Pastoraltheologisch auf der Höhe der Zeit ersetzt er die Krisenanalyse durch eine Kundenbefragungsstudie: „Was wollt Ihr denn, damit die Kirche ihr Vertrauen zurückgewinnt?“. Die überwältigende Mehrheit der Befragten habe nämlich kein Vertrauen mehr in die Kirche! 80 Prozent der Befragten stimmten der Reformagenda des Synodalen Weges als einem Programm zur Wiedererbringung des Vertrauens in die Kirche zu, und darum müsse diese Agenda in die Tat umgesetzt werden. Jegliche theologische Reflexion ist da völlig überflüssig, denn es gilt die Parole: „Der Kunde ist König!“

Das gravierendste Problem sei eben das des Verlustes in das Vertrauen in die Kirche.Aber dafür weiß nun dieser Pastoraltheologe den Ausweg: a) müßte die Reformagenda des Synodalen Weges umgesetzt werden, isb müsse es den Hauptamtlichen freigestellt werden, wie sie ihr Sexualleben gestalten und b) müsse die Kirche ihr Engagement für die Anliegen der Zivilgesellschaft steigern, gemeinwohl orientiert.

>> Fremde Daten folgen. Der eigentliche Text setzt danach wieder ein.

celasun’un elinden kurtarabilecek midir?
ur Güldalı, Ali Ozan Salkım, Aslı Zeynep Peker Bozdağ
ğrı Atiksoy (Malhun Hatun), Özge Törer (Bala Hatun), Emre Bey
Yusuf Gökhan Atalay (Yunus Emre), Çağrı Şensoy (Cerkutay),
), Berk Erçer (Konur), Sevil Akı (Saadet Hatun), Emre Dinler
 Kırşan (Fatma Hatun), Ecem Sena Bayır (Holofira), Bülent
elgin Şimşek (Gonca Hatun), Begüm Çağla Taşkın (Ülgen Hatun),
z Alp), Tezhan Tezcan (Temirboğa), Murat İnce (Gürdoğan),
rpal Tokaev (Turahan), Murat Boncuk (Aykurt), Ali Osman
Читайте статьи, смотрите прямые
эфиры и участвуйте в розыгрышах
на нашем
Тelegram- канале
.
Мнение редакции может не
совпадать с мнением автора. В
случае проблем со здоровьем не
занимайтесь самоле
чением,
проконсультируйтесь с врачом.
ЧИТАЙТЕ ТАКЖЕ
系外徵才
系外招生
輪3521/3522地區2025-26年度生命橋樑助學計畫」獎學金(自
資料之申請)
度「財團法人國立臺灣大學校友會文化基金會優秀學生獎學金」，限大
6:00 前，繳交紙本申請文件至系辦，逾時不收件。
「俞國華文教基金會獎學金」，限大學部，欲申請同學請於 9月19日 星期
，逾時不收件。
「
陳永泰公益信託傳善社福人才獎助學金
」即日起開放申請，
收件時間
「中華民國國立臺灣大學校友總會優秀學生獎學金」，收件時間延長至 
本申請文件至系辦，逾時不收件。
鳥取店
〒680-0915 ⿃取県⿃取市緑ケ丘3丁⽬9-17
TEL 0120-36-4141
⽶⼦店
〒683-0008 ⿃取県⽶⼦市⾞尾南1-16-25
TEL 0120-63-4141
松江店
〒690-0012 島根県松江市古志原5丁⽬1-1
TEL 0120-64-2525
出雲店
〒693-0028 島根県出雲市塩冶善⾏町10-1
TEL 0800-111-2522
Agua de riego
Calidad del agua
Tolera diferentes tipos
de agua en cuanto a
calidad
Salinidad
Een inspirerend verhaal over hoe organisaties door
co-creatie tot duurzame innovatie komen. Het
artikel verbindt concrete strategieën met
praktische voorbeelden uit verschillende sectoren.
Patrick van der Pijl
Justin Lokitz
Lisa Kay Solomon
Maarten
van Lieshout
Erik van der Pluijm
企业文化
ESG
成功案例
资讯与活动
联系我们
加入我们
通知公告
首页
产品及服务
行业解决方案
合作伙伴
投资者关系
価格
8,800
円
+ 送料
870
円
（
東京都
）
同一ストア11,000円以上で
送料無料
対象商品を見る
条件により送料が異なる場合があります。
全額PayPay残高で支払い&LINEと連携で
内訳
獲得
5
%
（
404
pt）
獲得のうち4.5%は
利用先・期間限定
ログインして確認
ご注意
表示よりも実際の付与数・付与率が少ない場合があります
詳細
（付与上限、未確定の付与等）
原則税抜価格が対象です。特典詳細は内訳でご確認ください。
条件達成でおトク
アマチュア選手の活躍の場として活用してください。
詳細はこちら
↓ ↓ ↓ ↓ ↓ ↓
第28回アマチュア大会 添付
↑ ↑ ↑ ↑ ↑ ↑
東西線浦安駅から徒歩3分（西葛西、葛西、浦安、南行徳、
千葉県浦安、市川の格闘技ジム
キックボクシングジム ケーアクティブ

Unsere Gesellschaft leide überhaupt an einem Zuviel an Mißtrauen dem Staate, den wichtigen Institutionen und auch der Kirche gegenüber. Aber Gläubige seien weniger mißtrauisch, seien befähigter zu einer Vertrauenshaltung. Ein wichtiges Mittel sei so für den Kampf gegen den Rechtspopulismus die Stärkung des Vertrauens in die Institutionen der Gesellschaft. Das sei eine wesentliche Aufgabe der Kirche.

Dem fügt der Pastoraltheologe etwas unvermittelt die These an, daß der Primärort solch einer Rückgewinnung in eine allgemeine Vertrauenshaltung nicht die Gemeinden seien, sondern überörtliche Aktivitäten, isb die Bildungsstätten.Die Kirche gäbe zu viel Geld aus für das Gemeindepastoral aus, und das obzwar die Ortsgemeindeaktivitäten kaum noch Menschen erreichten. Sozial- caritative Engagement sei so der Vorrang vor dem üblichen Gemeindeleben zu geben, das sollen Beiträge zur Verbesserung des sozialen Miteinanders sein.

Das in dem Video vorgestellte 8 Punkteprogramm kapriziert sich dabei auf die Frage der Rückgewinnung des Vertrauens in die Institution der Kirche unter der völligen Absehung davon,daß die Kirche, um es mal vorsichtig zu formulieren, wesentlich etwas mit der christlichen Religion zu tuen habe. Religiöse Gehalte, christliche spielen überhaupt keine Rolle, die Kirche will sich hier nur noch als ein gesellschaftsrelevantes Subsystem verkaufen als ein Optimierungsunternehmen der Zivilgesellschaft für diese. Deswegen sei es das Wichtigste, daß sie professionell die Leistungserwartungen der Gesellschaft und isb des Staates zur Stärkung der Demokratie erfülle.

Sollte die christliche Religion oder Elemente aus ihr dafür vernutzbar sein,könnten die dann aber so auch legitimiert werden.Sonst heißt die Parole: Nach dem Abschied vom Teufel könne man nun auch Gott verabschieden, um sich ganz den Menschen und seinen Bedürfnissen zuzuwenden.Dabei wird aber nun auch das Konzept des "kritischen Bürgers" verabschiedet, denn das Ziel soll der vertrauensselige Staatsbürger sein, also der Gläubige.